Traders Finally Discover Obscure Inverse Junk Bond ETF


There are plenty of inverse ETFs on the market today. Maybe too many in the eyes of those that enjoy critiquing these bearish funds. There are even inverse ETFs for the Australian dollar and Mexican stocks, but for junk bonds? Who knew?

Actually, the ProShares Short High Yield (NYSE:SJB) has been around for over two years. In that time, the often overlooked SJB has had to deal with some bad timing because dwindling interest rates have helped investors embrace junk bond ETFs such as the iShares iBoxx $ High Yield Corporate Bond Fund (NYSE:HYG) and the SPDR Barclays Capital High Yield Bond (NYSE:JNK).

Continue Reading Below

The month of May could be a sign that investors are changing their attitudes toward HYG and JNK, the two largest high-yield bond ETFs by assets, and that could mean SJB is just starting its 15 minutes of fame.

As investors shift to bond funds with shorter duration, JNK has seen second-quarter outflows of over $1.2 billion while HYG lost $324.3 million as of May 30.

SJB told a different story in the month of May when it raked in almost $6.2 million in new assets. That may not sound like much, but consider that the ETF had just $45.3 million in assets at the end of the first quarter and $6.2 million in one month is a tidy haul.

Volume numbers indicate traders are finding out about/remembering SJB. Last Friday, the ETF printed quadruple its average daily turnover. On Monday, that number jumped to 14 times the usual volume. On Tuesday, SJB topped its average volume number less than two hours into the trading day.

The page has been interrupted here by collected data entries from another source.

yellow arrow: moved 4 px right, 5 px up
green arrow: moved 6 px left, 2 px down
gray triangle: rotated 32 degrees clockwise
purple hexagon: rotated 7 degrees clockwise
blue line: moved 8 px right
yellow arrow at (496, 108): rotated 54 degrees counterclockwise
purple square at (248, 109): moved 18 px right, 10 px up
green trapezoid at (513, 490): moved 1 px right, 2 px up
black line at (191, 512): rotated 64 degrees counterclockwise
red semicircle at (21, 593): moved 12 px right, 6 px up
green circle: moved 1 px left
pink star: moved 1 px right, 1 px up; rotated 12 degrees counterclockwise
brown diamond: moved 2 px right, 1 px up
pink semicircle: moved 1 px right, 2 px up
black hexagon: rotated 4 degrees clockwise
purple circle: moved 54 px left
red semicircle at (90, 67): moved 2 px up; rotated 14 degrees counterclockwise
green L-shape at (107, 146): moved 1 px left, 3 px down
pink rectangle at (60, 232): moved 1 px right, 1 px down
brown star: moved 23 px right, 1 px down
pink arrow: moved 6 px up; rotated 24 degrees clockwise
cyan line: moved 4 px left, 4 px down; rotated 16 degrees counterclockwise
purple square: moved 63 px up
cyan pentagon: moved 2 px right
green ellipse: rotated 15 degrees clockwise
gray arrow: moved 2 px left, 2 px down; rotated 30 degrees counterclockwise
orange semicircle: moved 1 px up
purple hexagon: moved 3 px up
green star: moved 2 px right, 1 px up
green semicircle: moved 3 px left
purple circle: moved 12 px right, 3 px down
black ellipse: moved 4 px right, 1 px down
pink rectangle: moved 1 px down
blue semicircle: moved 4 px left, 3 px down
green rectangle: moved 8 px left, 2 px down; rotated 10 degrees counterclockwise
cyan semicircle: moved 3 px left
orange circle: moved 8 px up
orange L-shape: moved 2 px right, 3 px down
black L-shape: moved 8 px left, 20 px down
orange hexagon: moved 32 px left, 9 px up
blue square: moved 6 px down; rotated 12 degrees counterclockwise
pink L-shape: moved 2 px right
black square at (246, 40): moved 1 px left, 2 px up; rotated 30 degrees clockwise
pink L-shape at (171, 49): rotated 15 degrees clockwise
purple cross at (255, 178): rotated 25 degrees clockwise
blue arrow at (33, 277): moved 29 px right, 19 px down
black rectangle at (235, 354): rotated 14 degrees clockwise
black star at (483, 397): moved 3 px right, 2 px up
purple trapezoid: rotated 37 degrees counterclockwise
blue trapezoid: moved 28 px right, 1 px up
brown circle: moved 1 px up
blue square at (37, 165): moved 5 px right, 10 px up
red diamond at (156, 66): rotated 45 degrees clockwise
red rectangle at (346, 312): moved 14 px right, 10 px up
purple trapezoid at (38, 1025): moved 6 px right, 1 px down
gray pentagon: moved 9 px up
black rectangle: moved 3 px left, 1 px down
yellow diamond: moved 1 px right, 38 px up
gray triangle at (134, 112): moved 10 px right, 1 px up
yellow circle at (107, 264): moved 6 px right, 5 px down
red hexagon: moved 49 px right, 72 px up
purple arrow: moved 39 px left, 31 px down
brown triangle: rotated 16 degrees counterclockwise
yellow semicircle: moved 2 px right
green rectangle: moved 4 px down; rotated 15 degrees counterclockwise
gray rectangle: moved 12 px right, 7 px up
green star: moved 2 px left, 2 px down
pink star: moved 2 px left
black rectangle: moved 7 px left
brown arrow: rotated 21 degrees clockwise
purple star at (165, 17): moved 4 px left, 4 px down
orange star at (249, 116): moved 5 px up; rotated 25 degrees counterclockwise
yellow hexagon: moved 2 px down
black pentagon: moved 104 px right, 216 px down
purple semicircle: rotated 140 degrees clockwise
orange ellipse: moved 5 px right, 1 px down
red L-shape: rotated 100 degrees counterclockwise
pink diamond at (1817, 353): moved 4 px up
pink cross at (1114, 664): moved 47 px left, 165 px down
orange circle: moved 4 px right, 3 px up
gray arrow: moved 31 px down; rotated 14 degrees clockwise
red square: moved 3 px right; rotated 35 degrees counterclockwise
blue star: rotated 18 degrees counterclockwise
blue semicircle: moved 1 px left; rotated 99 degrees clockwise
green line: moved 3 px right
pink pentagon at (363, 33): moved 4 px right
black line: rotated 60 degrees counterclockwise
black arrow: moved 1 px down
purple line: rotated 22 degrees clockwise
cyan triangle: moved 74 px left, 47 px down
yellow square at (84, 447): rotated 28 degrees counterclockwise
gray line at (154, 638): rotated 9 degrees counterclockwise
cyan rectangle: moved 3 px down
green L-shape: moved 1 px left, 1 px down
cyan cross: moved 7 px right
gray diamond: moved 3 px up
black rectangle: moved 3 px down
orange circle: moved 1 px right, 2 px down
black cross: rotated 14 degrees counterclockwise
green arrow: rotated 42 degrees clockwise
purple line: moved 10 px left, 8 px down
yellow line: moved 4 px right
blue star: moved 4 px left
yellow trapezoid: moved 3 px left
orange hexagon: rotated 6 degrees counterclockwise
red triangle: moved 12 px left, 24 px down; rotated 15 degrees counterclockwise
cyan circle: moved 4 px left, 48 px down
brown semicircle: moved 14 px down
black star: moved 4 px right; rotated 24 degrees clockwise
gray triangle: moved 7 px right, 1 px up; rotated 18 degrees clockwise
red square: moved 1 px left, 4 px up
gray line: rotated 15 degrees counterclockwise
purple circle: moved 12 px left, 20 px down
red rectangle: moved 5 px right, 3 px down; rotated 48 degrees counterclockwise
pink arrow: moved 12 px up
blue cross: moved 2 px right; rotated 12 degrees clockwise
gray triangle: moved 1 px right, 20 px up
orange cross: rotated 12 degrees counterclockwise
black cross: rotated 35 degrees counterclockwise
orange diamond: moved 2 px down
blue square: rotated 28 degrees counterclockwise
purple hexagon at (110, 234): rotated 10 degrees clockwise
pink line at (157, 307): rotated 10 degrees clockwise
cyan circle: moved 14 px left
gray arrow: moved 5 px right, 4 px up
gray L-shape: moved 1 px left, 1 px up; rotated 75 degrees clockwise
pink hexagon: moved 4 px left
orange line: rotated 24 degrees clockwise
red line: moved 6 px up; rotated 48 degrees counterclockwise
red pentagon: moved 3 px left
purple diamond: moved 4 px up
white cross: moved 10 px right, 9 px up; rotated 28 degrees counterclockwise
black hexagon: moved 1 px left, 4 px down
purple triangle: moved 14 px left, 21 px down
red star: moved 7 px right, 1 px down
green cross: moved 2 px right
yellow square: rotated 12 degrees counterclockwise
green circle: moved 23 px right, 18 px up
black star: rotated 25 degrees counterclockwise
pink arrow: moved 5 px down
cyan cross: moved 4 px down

Some traders are looking to establish bearish high-yield debt positions do so by shorting shares of JNK directly because that ETF has historically not tracked its underlying index as well as HYG does. SJB offers an unleveraged alternative to that strategy.

SJB attempts to deliver a daily, inverse performance that corresponds to the Markit iBoxx $ Liquid High Yield Index and does so through swaps issued by two major banks. That is HYG's underlying index. In other words, if all goes according to plan, HYG falls one percent on a particular and SJB rises by one percent on that same day.

Those clinging to the notion that the recent struggles for HYG and JNK are no more than a short-term blip probably do not like volume and inflow data pertaining to SJB. And they certainly will not enjoy the fact that even with Tuesday's 1.4 percent loss, SJB is still up over three percent in the past month.

With an annual expense ratio of 0.95 percent, SJB is a pricey long-term hold, but if money continues to flow out of HYG and other big junk bond ETFs, SJB is worth the price of admission as a short-term trade.